From the vantage point at the top of Stortorget hill 135 meters above sea level, there’s a magnificent view of a landscape formed by 10,000 years of post-glacial rebound. The path up to the top of the mountain is steep, but there are places to rest along the way if you need to. 2,500 years ago the view was different – in those days you could look out over a large bay from the top of Stortorget. As late as the mid-19th century, Vågsfjärden fjard was connected to the sea. When Nordingrå Church was built in the 1820s, the building materials could be transported by boat to the site. Now the bay has been cut off from the sea and become a lake. In about five hundred years the same thing will happen with Kråknäsfjärden fjard.
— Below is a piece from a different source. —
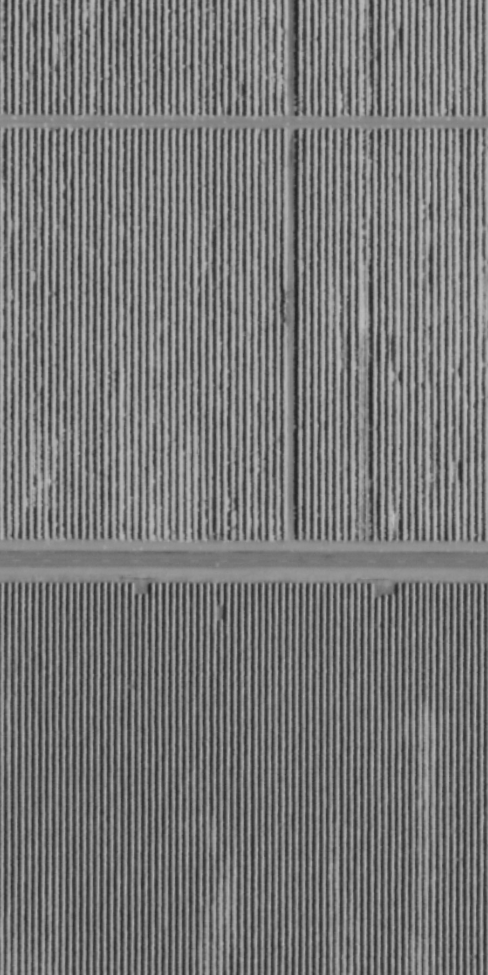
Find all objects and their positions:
crop: (244, 487)
road: (243, 567)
Isolation basins are one of the isostatic phenomena that have given the High Coast its status as a World Heritage Site.
One of the High Coast’s most interesting geological heritage objects is steep, majestic island of Storön, where you can study rock formations from several volcanic periods of the earth’s history and how these were eroded by the ice and sea waves. But you don’t need to be interested in geology to be fascinated by the large shingle field on the island’s rugged outer side or the dramatic precipice of diabase and sandstone on the southern tip of the island.
The lake on the island was a bay and a fishing harbour until the 1870s, but in the early 18th century the land uplift caused the harbour entrance to become too shallow, and eventually the fishing village had to be relocated to Nyhamnen.